GROUPIE

von Arnold Wesker
18 Jän – 20 Feb 2016
 
 

Die Presse


English Theatre: “Groupie”, ein Abend für die einsamen Herzen

„Groupie“ von Arnold Wesker in Vienna’s English Theatre über die Liebe in späten Jahren erfreut mit lebendigem Spiel.

„Du bist nicht mein Typ!“ „Und du nicht meiner!“ Die zwei, die sich hier trotzig und nicht ohne Mühe voneinander abstoßen, klingen wie 17jährige, sind aber weit über 50. Matty, geschieden, glückliche Großmutter, liest die Biografie des berühmten Malers Mark – und ist gerührt von seinen Kindheitserinnerungen. Die beiden sind in der gleichen Gegend aufgewachsen. Matty schreibt Mark einen enthusiastischen Brief, doch der ist ein frustrierter Künstler mit sehr vielen Ecken und Kanten.

„Groupie“ von Arnold Wesker, der in frühen Jahren großen Erfolg hatte, und später ins Abseits geriet, ist auch autobiografisch. Dass die Kontrahenten, wie es im Text heißt, „ein leichtes Cockney aus der Vergangenheit“ sprechen, macht das Verständnis nicht immer leicht, vor allem bei ihm. Aber viele Pointen zünden, die Dialoge sind im Sinne bester britischer „Poetry“, das Wort bedeutet mehr als Dichtkunst, köstlich, schlagfertig und geschliffen.

Immer wieder wechseln Matty und Mark in ihrer turbulenten Annäherung aneinander mehr oder weniger lange Briefe. Sie erinnern daran, dass Schreiben immer schon ein bewährtes Mittel der Bühnen-Kommunikation war. Man denke an „Dear Liar“ von Jerome Kilty, mit diesem Stück wurde 1963 Vienna’s English Theatre eröffnet, an „Love Letters“ von A. R. Gurney, ebenfalls ein Schlager in der Josefsgasse, oder an die Briefe von Tschechow und seiner Frau Olga Knipper. Den jüngsten Hit mit Zwiegesprächen landete Daniel Glattauer mit seinen Mail-Bestsellern über Leo und Emmi („Gut gegen Nordwind“ und „Alle sieben Wellen“). Damit wären wir bei der Problematik von „Groupie“, das zum Unterschied von Glattauers Dialog-Gefechten in der Rollenverteilung altertümlich wirkt: Matty ist die herzliche, liebe Dame, ein Dummchen, das Mark über „Richard III.“ belehrt. „Der Bucklige, der die Prinzen im Tower ermorden ließ!“, ruft sie. „Falsch! Vertrau niemals Shakespeare!“, erwidert er.

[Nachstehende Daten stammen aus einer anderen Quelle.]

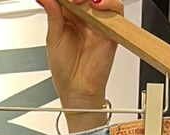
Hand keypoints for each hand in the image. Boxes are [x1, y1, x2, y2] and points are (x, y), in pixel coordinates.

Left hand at [36, 0, 123, 131]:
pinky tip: (96, 5)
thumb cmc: (64, 70)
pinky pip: (116, 9)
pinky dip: (109, 3)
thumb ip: (52, 15)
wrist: (77, 91)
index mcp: (69, 17)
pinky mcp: (111, 30)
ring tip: (78, 1)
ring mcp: (98, 22)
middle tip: (69, 0)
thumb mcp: (53, 39)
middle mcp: (85, 17)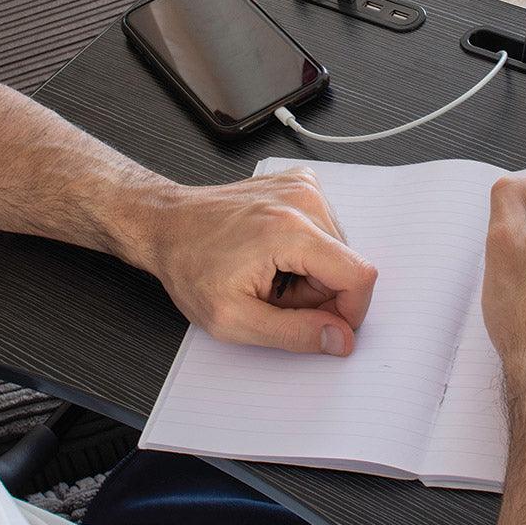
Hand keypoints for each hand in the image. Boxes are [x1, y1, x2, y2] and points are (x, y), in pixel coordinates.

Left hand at [145, 167, 376, 353]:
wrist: (166, 224)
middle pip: (348, 265)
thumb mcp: (233, 319)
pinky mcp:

Schlagfertige Dialoge, prächtige Typen

Sie bekocht ihn, er zieht sich zurück, will immer wieder flüchten, aber sie lässt ihn nicht aus und will ihn umsorgen. Man könnte sich vorstellen, dass dieses Stück mit einer älteren Dame und einem jungen Mann oder einer jungen Dame und einem alten Mann – sie nimmt Reißaus vor seinen Kapriolen – unkonventioneller wäre.

Großartig sind die Dialoge einstudiert (Regie: Andrew Hall) und ebenso großartig sind die beiden Akteure, Anne Kavanagh und Brian Deacon, die diesem Abend für einsame Herzen die goldrichtige bitter-süße Emotion geben. Was ist da passiert, dass sich die Bühnenkunst so oft von den großen Gefühlen fernhält, die doch der Treibstoff des Theaters sind, fast möchte man sagen, ein Teil seiner spirituellen und therapeutischen Qualität?

Wer nach längerer Zeit wieder einmal einen Abstecher in „Vienna’s English Theatre“ macht, wird feststellen, dass hier noch immer alles ist wie früher, nicht einmal das elegante Publikum scheint viel älter geworden zu sein. Ein angenehmer Abend mit einer Prise Duft aus der großen weiten angelsächsischen Welt sorgt hier meist verlässlich für gute Stimmung.